There are three elements to the payment mechanism:
- Fee for service
- Payment by results
- Penalties for underperformance
Fee for service
The MoJ will pay providers for “mandated activities” that deliver through the gate services, the sentence of the court and licence conditions – providing these are delivered on time and to an agreed quality standard.
The annual price will be paid in 12 equal payments made monthly in arrears.
However this price will go down every year via an “annual learning curve discount to drive continuous improvement”.
The MoJ will make allowances for significant fluctuations in the number of offenders/sentences.
Payment by results
Yet again the proportion of the new contracts which will be at risk on a PbR basis is stated nowhere in the document.
This leads me to the inevitable conclusion that providers will be asked to bid both on price and the proportion of contract value they are prepared to risk against PbR.
The MoJ remain bullish in their aspirations for PbR as a way of driving down reoffending rates:
“The PbR element of the payment mechanism is designed to incentivise bidders to continuously innovate and improve performance throughout the life of the contract and, reduce re-offending rates significantly beyond historic levels.
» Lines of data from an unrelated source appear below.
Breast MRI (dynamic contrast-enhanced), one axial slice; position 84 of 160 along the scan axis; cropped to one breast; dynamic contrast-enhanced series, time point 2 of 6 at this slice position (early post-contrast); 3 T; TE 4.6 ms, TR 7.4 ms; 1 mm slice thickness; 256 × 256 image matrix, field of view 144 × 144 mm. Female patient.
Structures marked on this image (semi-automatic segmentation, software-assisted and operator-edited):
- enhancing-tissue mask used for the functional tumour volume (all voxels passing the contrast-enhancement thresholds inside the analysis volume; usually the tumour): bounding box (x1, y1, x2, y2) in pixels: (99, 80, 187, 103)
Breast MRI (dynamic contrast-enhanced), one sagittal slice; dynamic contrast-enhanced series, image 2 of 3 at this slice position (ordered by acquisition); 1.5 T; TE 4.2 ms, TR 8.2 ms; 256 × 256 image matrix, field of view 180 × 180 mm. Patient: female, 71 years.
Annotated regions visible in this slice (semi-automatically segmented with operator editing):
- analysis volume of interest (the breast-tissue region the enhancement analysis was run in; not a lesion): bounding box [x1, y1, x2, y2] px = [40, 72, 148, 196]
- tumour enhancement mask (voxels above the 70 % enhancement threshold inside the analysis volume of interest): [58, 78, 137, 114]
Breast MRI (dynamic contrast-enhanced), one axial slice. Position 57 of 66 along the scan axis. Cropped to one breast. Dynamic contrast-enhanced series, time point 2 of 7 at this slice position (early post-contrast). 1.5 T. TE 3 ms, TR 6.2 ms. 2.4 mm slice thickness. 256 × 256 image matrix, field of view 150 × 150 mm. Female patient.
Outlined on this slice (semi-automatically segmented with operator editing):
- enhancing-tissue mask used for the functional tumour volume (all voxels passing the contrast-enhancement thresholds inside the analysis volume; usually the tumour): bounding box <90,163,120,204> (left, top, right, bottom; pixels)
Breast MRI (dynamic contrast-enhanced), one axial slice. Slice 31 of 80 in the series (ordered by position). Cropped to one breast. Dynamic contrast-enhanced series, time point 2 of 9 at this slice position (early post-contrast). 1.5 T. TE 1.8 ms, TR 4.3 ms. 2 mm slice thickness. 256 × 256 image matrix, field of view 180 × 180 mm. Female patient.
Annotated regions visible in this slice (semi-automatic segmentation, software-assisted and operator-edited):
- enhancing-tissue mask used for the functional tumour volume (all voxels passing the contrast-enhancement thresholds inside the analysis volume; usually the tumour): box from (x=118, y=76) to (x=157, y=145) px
This model is designed to pay the provider the profit component of their total cost model only where they achieve significant improvements in reoffending rates.”
As stated in the Transforming Rehabilitation strategy paper, PbR payments will be made on both binary (the percentage of offenders that are convicted of an offence within a 12 month period) and frequency (the rate of offences committed by offenders within a cohort within a 12 month period) metrics.
The proposal states that PbR payments will be allocated on the basis of performance against both measures – “with a percentage of the total funding available linked to each”.
However, the MoJ has very clearly emphasised its preference for the binary measure by the simple method of stating that if providers do not meet the binary targets, they will not receive any PbR payment whatsoever.
Again, it is worth giving you the exact form of words:
“to receive any PbR payment, a provider will have to have improved performance on the binary metric to a point of statistical significance within the given CPA, regardless of performance against the frequency metric.”
Performance penalties
The MoJ makes it clear that it will manage the new contracts robustly and make deductions if orders of the court are not delivered in accordance with quality standards.
Key performance indicators will be used to measure the quality of service delivery and failure to attain these KPIs will “permits MoJ to deduct a proportion of the subsequent payment.”
Failure to meet KPIs will also result in the MoJ issuing Improvement Notices and, eventually, terminating the contract of performance does not improve.